There is also ample evidence from the correspondence, internal memos, and discussions made public by historians and former White House staffers that Kennedy, Johnson and Nixon knew that the moderate civil rights leaders posed no real threat to the established order, yet they still winked and nodded as Hoover launched the supersecret and blatantly illegal counterintelligence program, COINTELPRO, that targeted those leaders as well as thousands of innocent Americans during the 1960s. The mandate of the program, spelled out in the stacks of secret documents released by Senate investigators in 1976, was to "disrupt, misdirect, discredit, and neutralize" groups and individuals the FBI considered politically objectionable. Those targeted in nearly all cases were not foreign spies, terrorists, or individuals suspected of criminal acts.
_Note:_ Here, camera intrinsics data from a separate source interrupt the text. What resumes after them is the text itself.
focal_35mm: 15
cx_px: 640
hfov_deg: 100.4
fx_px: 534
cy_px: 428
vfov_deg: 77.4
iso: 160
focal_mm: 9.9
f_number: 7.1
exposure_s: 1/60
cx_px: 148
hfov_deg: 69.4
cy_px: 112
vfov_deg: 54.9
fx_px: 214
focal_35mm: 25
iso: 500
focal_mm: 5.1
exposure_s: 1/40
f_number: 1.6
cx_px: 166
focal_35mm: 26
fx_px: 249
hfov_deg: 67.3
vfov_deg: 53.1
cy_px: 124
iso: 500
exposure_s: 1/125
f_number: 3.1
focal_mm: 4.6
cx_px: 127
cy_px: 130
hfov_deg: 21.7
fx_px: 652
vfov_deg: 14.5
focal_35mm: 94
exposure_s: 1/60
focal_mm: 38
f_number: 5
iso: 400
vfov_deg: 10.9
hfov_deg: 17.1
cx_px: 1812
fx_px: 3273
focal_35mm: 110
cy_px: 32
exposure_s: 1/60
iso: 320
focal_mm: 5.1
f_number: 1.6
The FBI patterned COINTELPRO on the methods used by its counterintelligence division and internal security sections during the 1940s and '50s. The arsenal of dirty tactics used by the bureau included unauthorized wiretaps, undercover plants, agents provocateurs, poison-pen letters, black-bag jobs, and the compiling of secret dossiers. Driven by a grotesque mix of personal racism and paranoia, Hoover kicked the program into high gear in the 1960s. The FBI assembled thousands of "ghetto informants" and hundreds of FBI agents in a relentless campaign to harass and intimidate African-American groups. The FBI listed the targeted individuals under categories variously titled Rabble Rouser Index, Agitator Index or Security Index.
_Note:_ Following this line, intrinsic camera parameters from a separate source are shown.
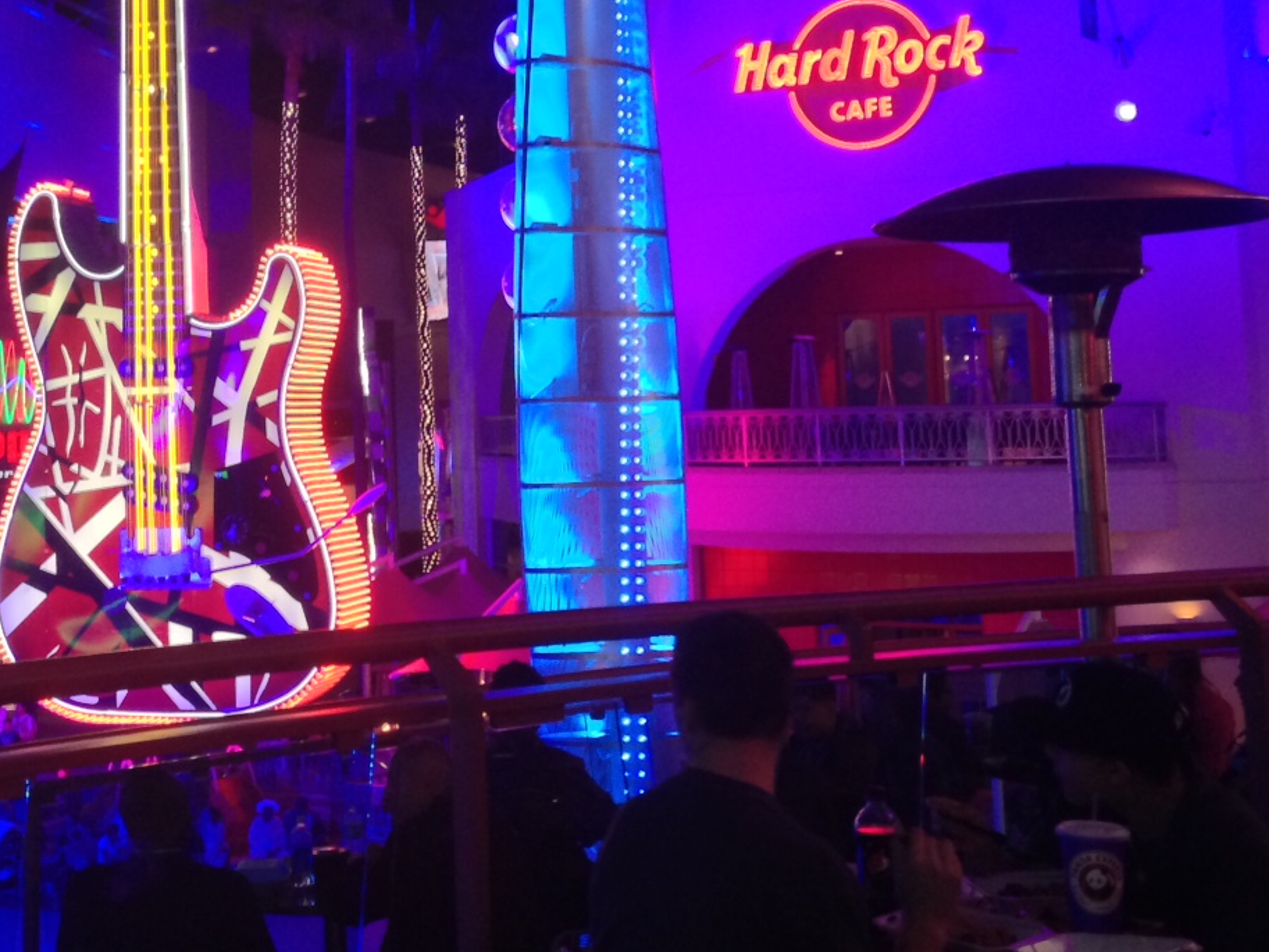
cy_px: 229
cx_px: 361
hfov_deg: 32.2
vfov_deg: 24.5
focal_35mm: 59
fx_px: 2163
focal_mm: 4.13
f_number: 2.4
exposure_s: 1/20
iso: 250
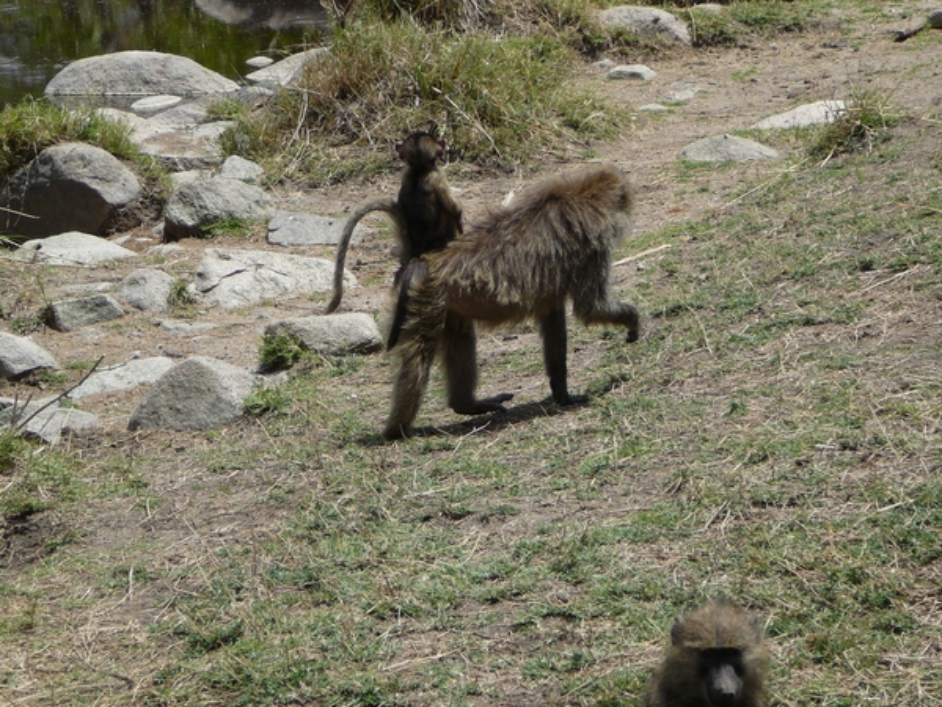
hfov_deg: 15.4
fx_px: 3483
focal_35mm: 128
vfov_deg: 11.6
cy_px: 354
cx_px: 471
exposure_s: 1/800
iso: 80
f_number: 3.9
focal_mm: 19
The results were immediate and devastating. Thousands lost their jobs, were expelled from schools, evicted from their homes and offices, and publicly slandered. Few of those individuals were indicted, convicted or even accused of any crime. FBI documents released in 1976 revealed that the agency devoted less than 20 percent of its spy activities to infiltrating organized crime or to solving bank robberies, murders, rapes and interstate theft. More than half of its spy targets were political organizations.

Hoover gave local FBI offices wide discretion to pick and choose their targets and the tactics they could use. The new guidelines, like the old FBI spy campaign, give local agents the same wide discretion to determine what groups or individuals it can investigate and what tactics they can use to investigate them.

With the death of Hoover in 1972 and congressional disclosure of the illegal program, the Justice Department assured the public that COINTELPRO was a thing of the past and that it had implemented ironclad control over FBI activities. It didnt. During the 1980s, the FBI waged a five-year covert spy campaign against dozens of religious and pacifist groups and leaders that opposed American foreign policy in Central America. In the 1990s it mounted covert campaigns against civil rights, environmental, and anti-nuclear disarmament groups, as well as against Native American and Arab-American groups. The FBI tactics used against those groups were an exact repeat of the tactics that the 1970s guidelines had supposedly banned.

Attorney General John Ashcroft says that the FBI will not use its restored powers to wage war on law-abiding groups, or maintain illicit files and dossiers on prominent citizens. But FBI officials said the same thing during the 1960s. Then, as now, those in the press and the few liberal Democrats who occasionally questioned FBI abuses had to accept the denials. No government agency in those days would dare attempt to compel the FBI to prove it didnt illegally spy. In the current climate of political fear, it remains to be seen if congressional agencies will be any more diligent in their oversight of the FBI. Bush says that scrapping the old ban on FBI spying will give the FBI tools to defeat terrorism. But if the past is any indication, the "enemies of the state" will be just about anyone and everyone the FBI agents finger. In this post-Sept. 11 climate of fear and political timidity, who will dispute them?

Earl Ofari Hutchinson

Earl Ofari Hutchinson is a contributor to Pacific News Service and the author of "The Crisis in Black and Black."